WHAT THE TASK ASKS:
From the first line to the last, output the data exactly as it stands, minus its pictures.

SOURCE DATA:

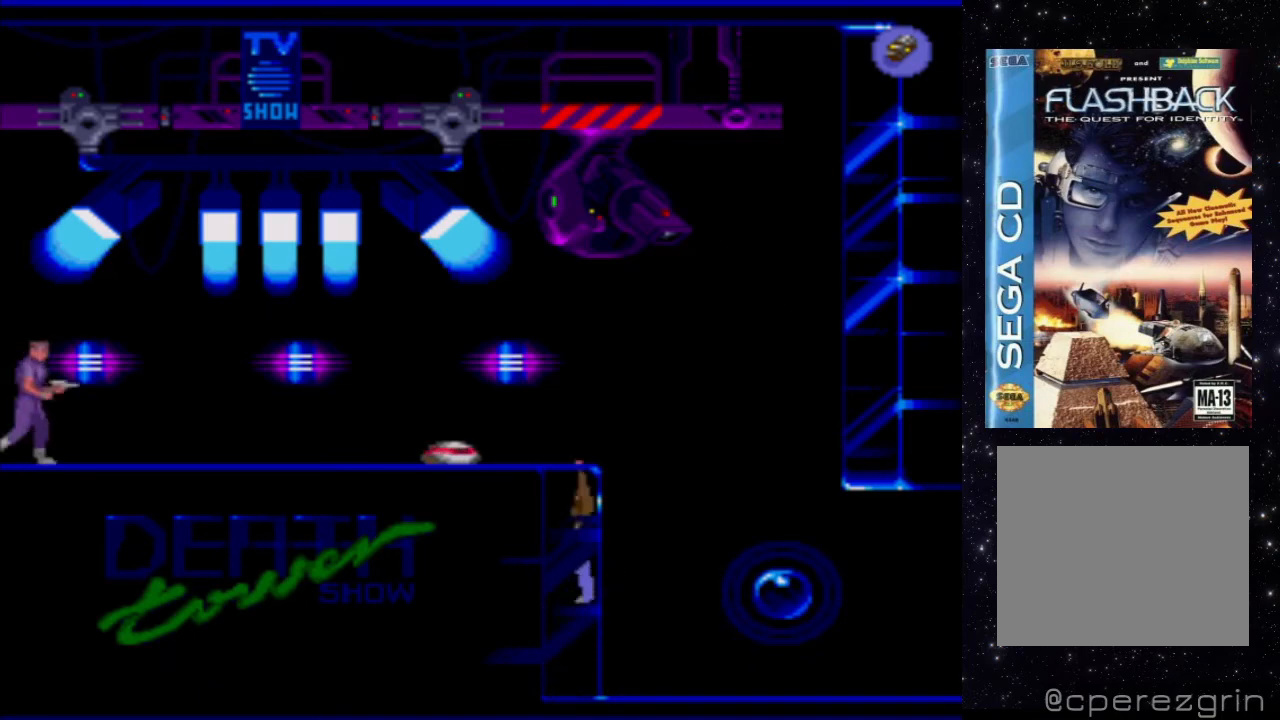
{"buttons": [], "events": [[280, "DPAD_UP", "up"]]}
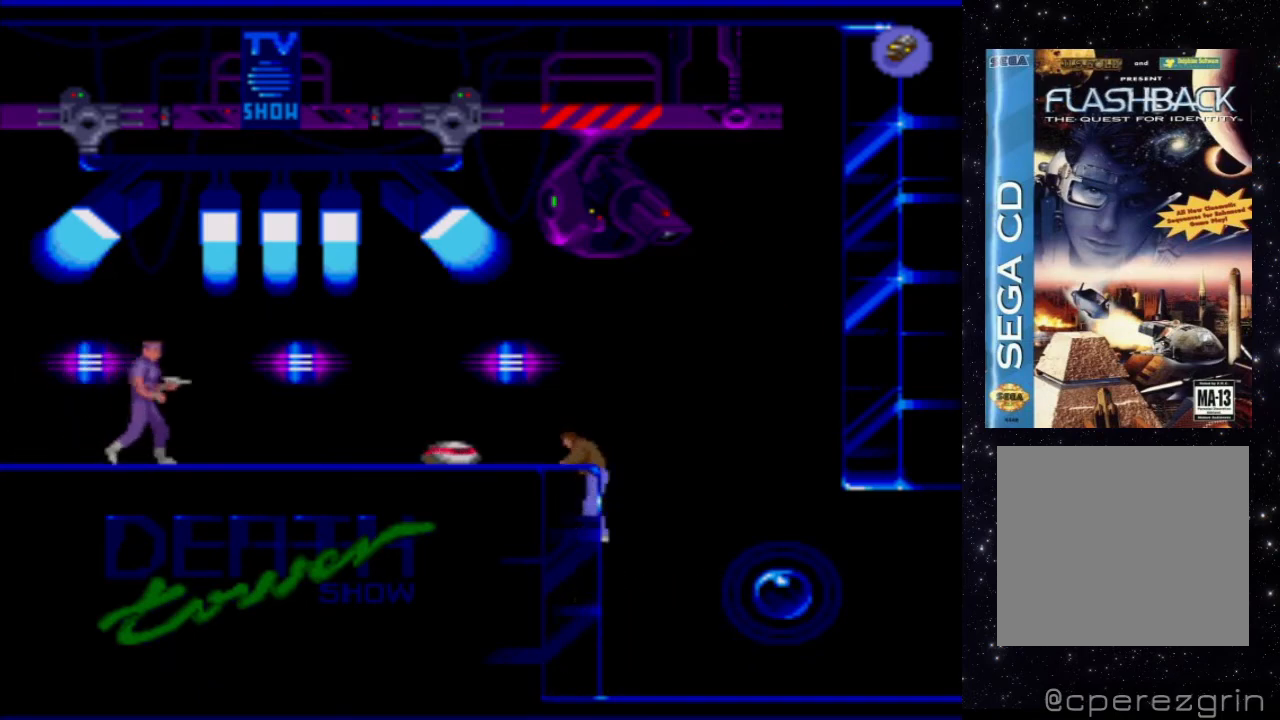
{"buttons": [], "events": [[60, "B", "down"], [340, "B", "up"]]}
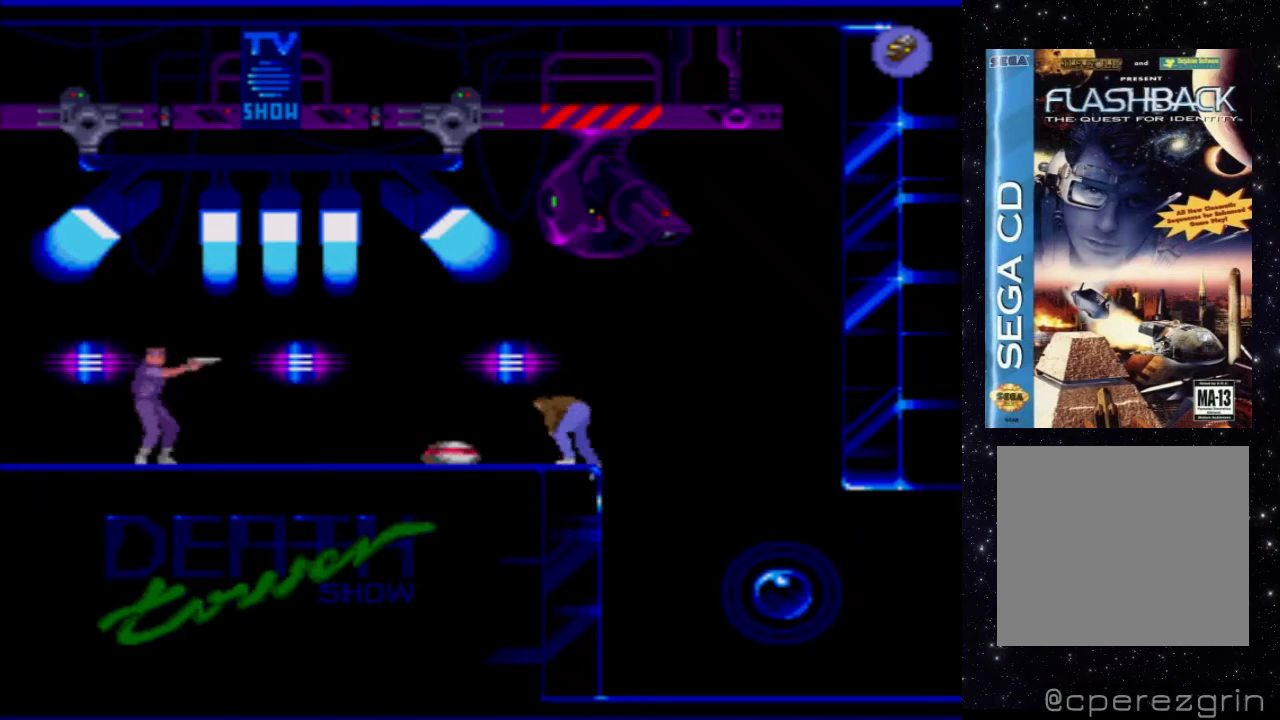
{"buttons": ["X", "DPAD_DOWN"], "events": [[160, "X", "down"], [320, "DPAD_DOWN", "down"]]}
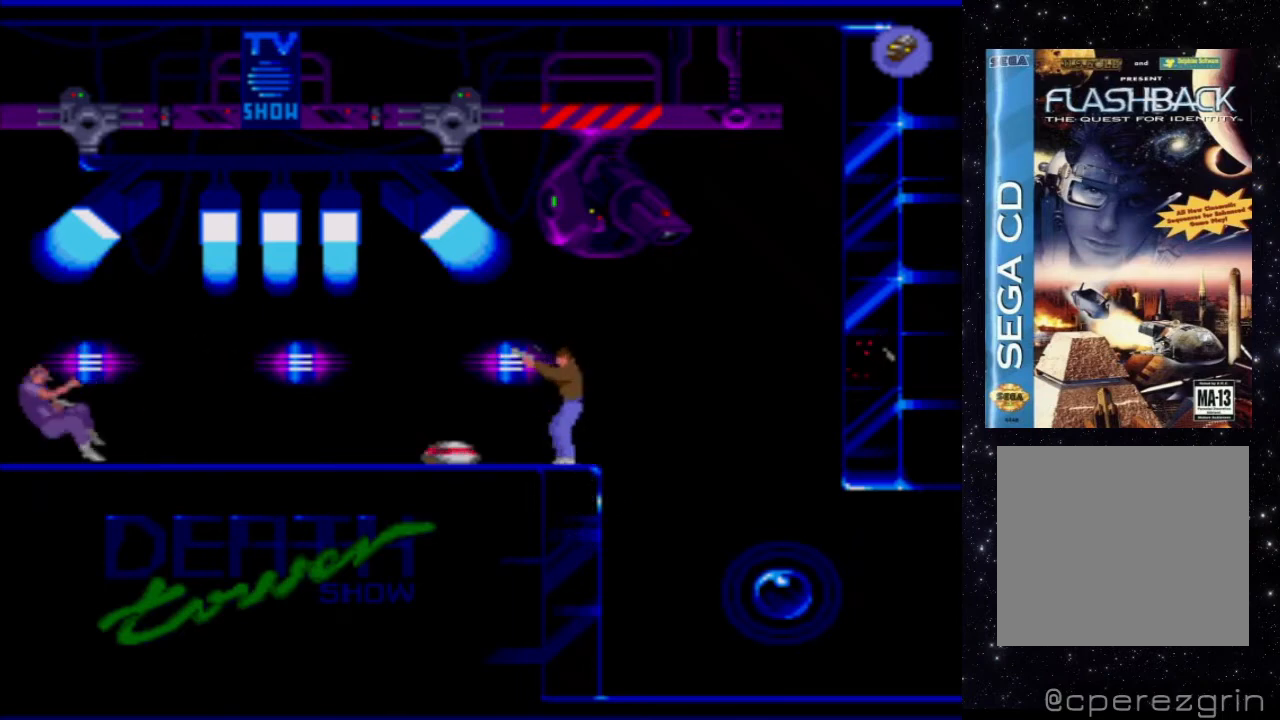
{"buttons": [], "events": [[460, "DPAD_DOWN", "up"], [500, "X", "up"]]}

ANSWER TO THE PROBLEM:
{"buttons": [], "events": [[280, "DPAD_UP", "up"]]}
{"buttons": [], "events": [[60, "B", "down"], [340, "B", "up"]]}
{"buttons": ["X", "DPAD_DOWN"], "events": [[160, "X", "down"], [320, "DPAD_DOWN", "down"]]}
{"buttons": [], "events": [[460, "DPAD_DOWN", "up"], [500, "X", "up"]]}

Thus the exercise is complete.